The whole field is biased toward the flashy end of that list because flashy demos well. The data points the other way. Token spend, not architecture cleverness, drives most of the measured gains. Most failures come from coordination, and coordination is the thing extra agents add. The simplest shape that ships is almost always the right one, and the burden of proof belongs to complexity, not to simplicity.
Summary
Sources and further reading
- 1.PrimaryAnthropic: Building Effective AI Agents (the five workflow patterns). anthropic.com
- 2.PrimaryAnthropic Engineering: how we built our multi-agent research system. anthropic.com
- 3.ReportingCognition: Don't Build Multi-Agents (single writer, full context). cognition.com
- 4.PrimaryUC Berkeley Sky Computing Lab: MAST, Multi-Agent System Failure Taxonomy. sky.cs.berkeley.edu
- 5.Primaryopenai/swarm: the experimental, educational framework. github.com
- 6.PrimaryOpenAI Agents SDK documentation (the production successor to Swarm). openai.github.io
- 7.ReportingFocused: multi-agent orchestration in LangGraph, supervisor vs swarm. focused.io
Frequently asked questions
- What are the main agentic workflow patterns?
- The main patterns are prompt chaining (a pipeline), routing, parallelization, orchestrator-workers (a supervisor), and evaluator-optimizer, the five that Anthropic names in its 'Building Effective Agents' guide. On top of those sit two multi-agent shapes that got productionized in 2025: the supervisor, where one central agent routes work to subagents, and the swarm, where agents hand off control to each other with no central boss.
- What is the difference between the supervisor and swarm patterns?
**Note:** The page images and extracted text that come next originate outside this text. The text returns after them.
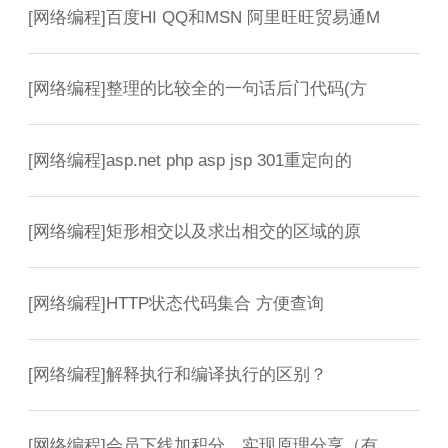
[
网络编程
]
百度HI QQ和MSN 阿里旺旺贸易通M
[
网络编程
]
整理的比较全的一句话后门代码(方
[
网络编程
]
asp.net php asp jsp 301重定向的
[
网络编程
]
矩形相交以及求出相交的区域的原
[
网络编程
]
HTTP状态代码集合 方便查询
[
网络编程
]
解释执行和编译执行的区别？
[
网络编程
]
会员下线加积分，实现原理分享（有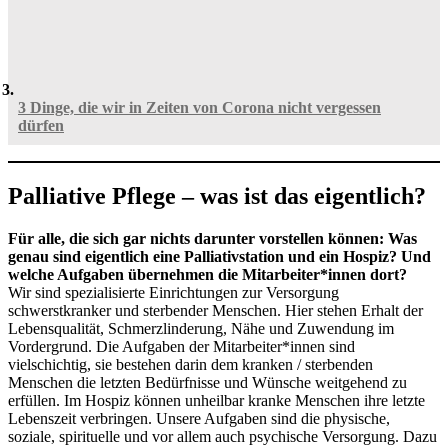
3 Dinge, die wir in Zeiten von Corona nicht vergessen
dürfen
Palliative Pflege – was ist das eigentlich?
Für alle, die sich gar nichts darunter vorstellen können: Was
genau sind eigentlich eine Palliativstation und ein Hospiz? Und
welche Aufgaben übernehmen die Mitarbeiter*innen dort?
Wir sind spezialisierte Einrichtungen zur Versorgung
schwerstkranker und sterbender Menschen. Hier stehen Erhalt der
Lebensqualität, Schmerzlinderung, Nähe und Zuwendung im
Vordergrund. Die Aufgaben der Mitarbeiter*innen sind
vielschichtig, sie bestehen darin dem kranken / sterbenden
Menschen die letzten Bedürfnisse und Wünsche weitgehend zu
erfüllen. Im Hospiz können unheilbar kranke Menschen ihre letzte
Lebenszeit verbringen. Unsere Aufgaben sind die physische,
soziale, spirituelle und vor allem auch psychische Versorgung. Dazu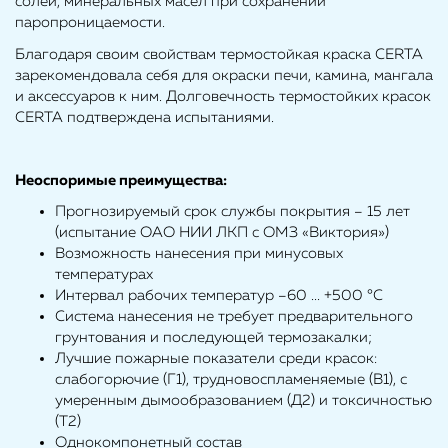
солей, минеральных масел при сохранении
паропроницаемости.
Благодаря своим свойствам термостойкая краска CERTA
зарекомендовала себя для окраски печи, камина, мангала
и аксессуаров к ним. Долговечность термостойких красок
CERTA подтверждена испытаниями.
Неоспоримые преимущества:
Прогнозируемый срок службы покрытия – 15 лет
(испытание ОАО НИИ ЛКП с ОМЗ «Виктория»)
Возможность нанесения при минусовых
температурах
Интервал рабочих температур –60 ... +500 °С
Система нанесения не требует предварительного
грунтования и последующей термозакалки;
Лучшие пожарные показатели среди красок:
слабогорючие (Г1), трудновоспламеняемые (В1), с
умеренным дымообразованием (Д2) и токсичностью
(Т2)
Однокомпонетный состав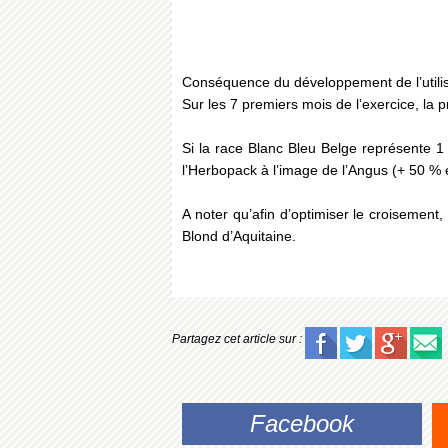
Conséquence du développement de l’utilis
Sur les 7 premiers mois de l’exercice, la 
Si la race Blanc Bleu Belge représente 1
l’Herbopack à l’image de l’Angus (+ 50 % e
A noter qu’afin d’optimiser le croisemen
Blond d’Aquitaine.
Partagez cet article sur :
Facebook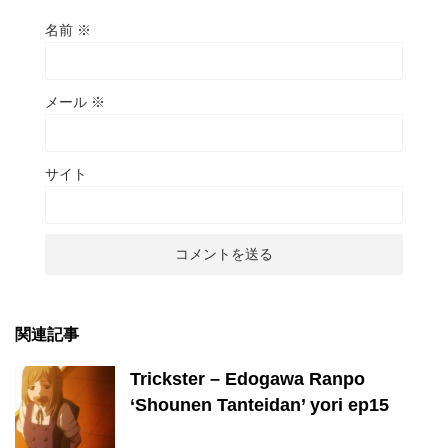
名前
※
メール
※
サイト
関連記事
Trickster – Edogawa Ranpo
‘Shounen Tanteidan’ yori ep15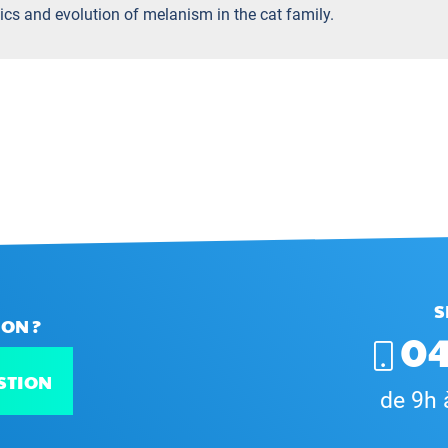
etics and evolution of melanism in the cat family.
S
ON ?
04
STION
de 9h 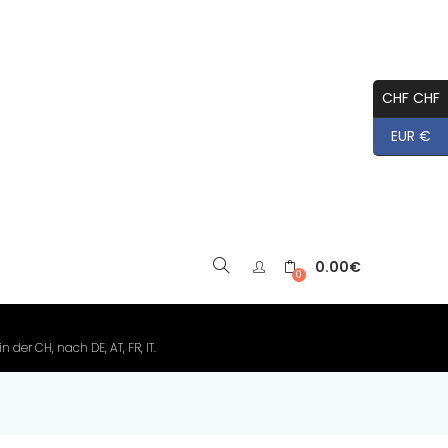
CHF CHF
EUR €
0.00
€
▼
0
der CH, nach DE, AT, FR, IT.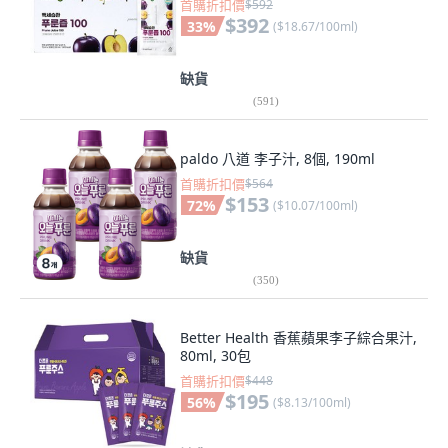
首購折扣價
$592
$392
33
%
(
$18.67/100ml
)
缺貨
(
591
)
paldo 八道 李子汁, 8個, 190ml
首購折扣價
$564
$153
72
%
(
$10.07/100ml
)
缺貨
(
350
)
Better Health 香蕉蘋果李子綜合果汁,
80ml, 30包
首購折扣價
$448
$195
56
%
(
$8.13/100ml
)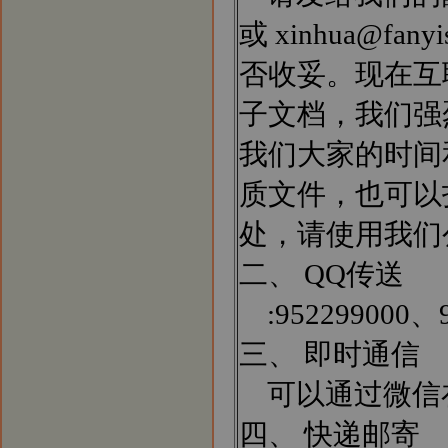
或 xinhua@f
否收妥。现在互
子文档，我们强
我们大家的时间
质文件，也可以
处，请使用我们公司
二、 QQ传送
:952299000、9
三、 即时通信
可以通过微信
四、 快递邮寄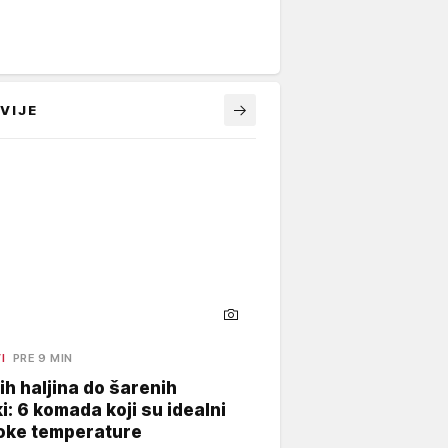
VIJE
I
PRE 9 MIN
ih haljina do šarenih
i: 6 komada koji su idealni
soke temperature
- The supervisor pattern routes every request through one central agent that picks which worker handles it and then synthesizes the results, while the swarm pattern is decentralized with no supervisor at all. In a swarm, agents hand off control directly to each other and only one agent is active at a time. LangGraph ships a langgraph-supervisor helper for the first shape and a separate langgraph-swarm package for the second.
- Does a multi-agent system actually perform better than a single agent?
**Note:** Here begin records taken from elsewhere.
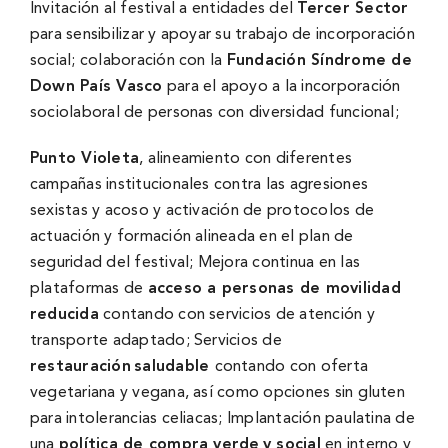
Invitación al festival a entidades del
Tercer Sector
para sensibilizar y apoyar su trabajo de incorporación
social; colaboración con la
Fundación Síndrome de
Down País Vasco
para el apoyo a la incorporación
sociolaboral de personas con diversidad funcional;
Punto Violeta
, alineamiento con diferentes
campañas institucionales contra las agresiones
sexistas y acoso y activación de protocolos de
actuación y formación alineada en el plan de
seguridad del festival; Mejora continua en las
plataformas de
acceso a personas de movilidad
reducida
contando con servicios de atención y
transporte adaptado; Servicios de
restauración
saludable
contando con oferta
vegetariana y vegana, así como opciones sin gluten
para intolerancias celiacas; Implantación paulatina de
una
política de compra verde
y social
en interno y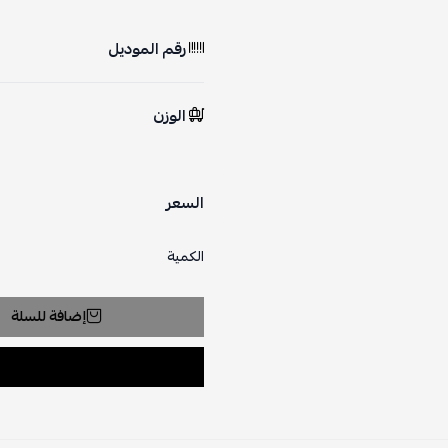
رقم الموديل
الوزن
السعر
الكمية
إضافة للسلة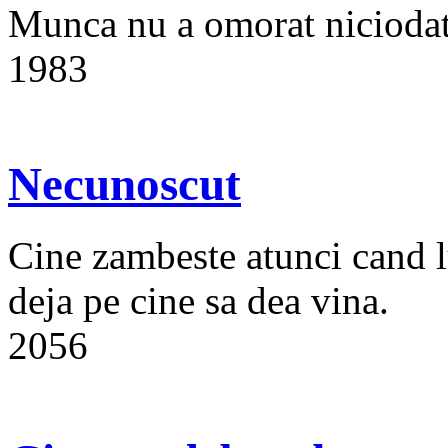
Munca nu a omorat niciodata
1983
Necunoscut
Cine zambeste atunci cand l
deja pe cine sa dea vina.
2056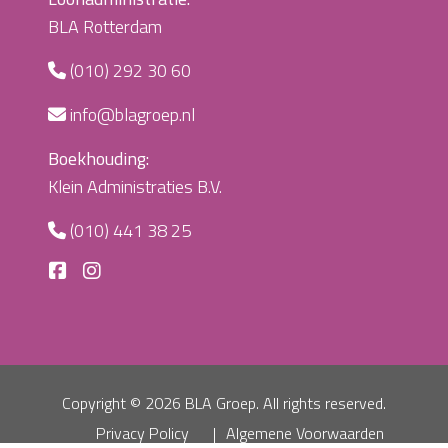
BLA Rotterdam
(010) 292 30 60
info@blagroep.nl
Boekhouding:
Klein Administraties B.V.
(010) 441 38 25
Copyright ©
2026 BLA Groep. All rights reserved.
Privacy Policy
Algemene Voorwaarden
- Sometimes, and the gain is real but expensive. Anthropic's multi-agent research system beat a single Claude Opus 4 agent by 90.2% on its internal research eval, but it consumed roughly 15x the tokens of a normal chat. Anthropic also found that token usage alone explained about 80% of performance variance on its BrowseComp tests, which suggests most of the win comes from spending more compute, not from the coordination itself.
- Why do multi-agent systems fail so often?
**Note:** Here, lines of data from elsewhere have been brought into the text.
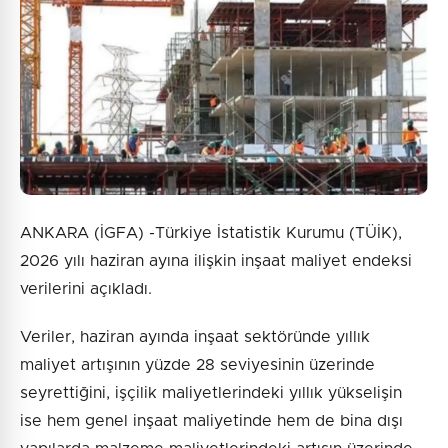
10 + 5 = ?
Gönder
ANKARA (İGFA) -Türkiye İstatistik Kurumu (TÜİK),
2026 yılı haziran ayına ilişkin inşaat maliyet endeksi
verilerini açıkladı.
Veriler, haziran ayında inşaat sektöründe yıllık
maliyet artışının yüzde 28 seviyesinin üzerinde
seyrettiğini, işçilik maliyetlerindeki yıllık yükselişin
ise hem genel inşaat maliyetinde hem de bina dışı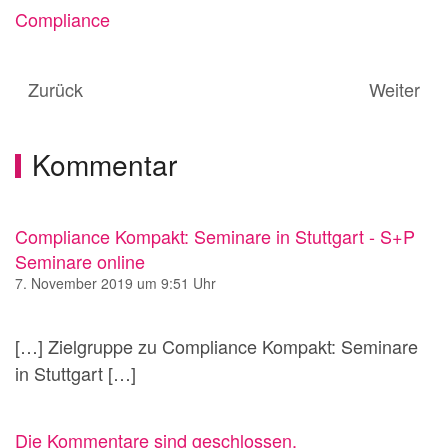
Compliance
Zurück
Weiter
Kommentar
Compliance Kompakt: Seminare in Stuttgart - S+P
Seminare online
7. November 2019 um 9:51 Uhr
[…] Zielgruppe zu Compliance Kompakt: Seminare
in Stuttgart […]
Die Kommentare sind geschlossen.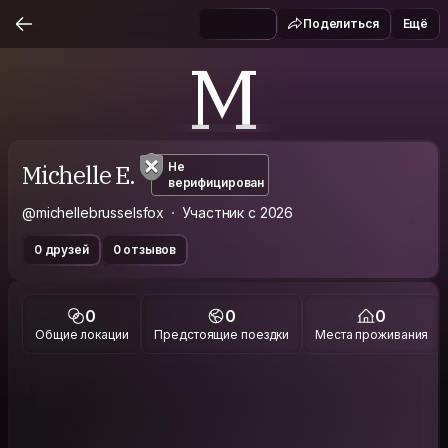
Поделиться
Ещё
M
Michelle E.
Не
верифицирован
@michellebrusselsfox
Участник с 2026
0 друзей
0 отзывов
0
0
0
Общие локации
Предстоящие поездки
Места проживания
- Most multi-agent failures come from bad design and agents talking past each other, not from model limitations. UC Berkeley's MAST study of over 1,600 execution traces across 7 frameworks found 14 distinct failure modes, with 41.8% of failures traced to specification and design issues and another 36.9% to inter-agent misalignment. A state-of-the-art open-source multi-agent coder, ChatDev, scored just 33.33% correctness on the MAST ProgramDev benchmark.
- When should I use a single agent instead of multiple agents?
- Use a single agent unless multi-agent measurably beats it on your task. Anthropic's core advice is to start with the simplest possible solution and only add agentic complexity when it demonstrably improves outcomes, noting that for many applications a single optimized LLM call with retrieval and in-context examples is enough. Cognition, the maker of Devin, goes further and argues for a single-threaded agent with full context and one writer for the final output.
- What was OpenAI Swarm and what replaced it?
- OpenAI Swarm was an experimental, educational multi-agent framework shipped in October 2024 that reached roughly 21.8k GitHub stars. OpenAI replaced it with the production-ready Agents SDK on March 11, 2025, keeping Swarm two primitives, agents and handoffs, and adding guardrails, tracing, sessions, and TypeScript support.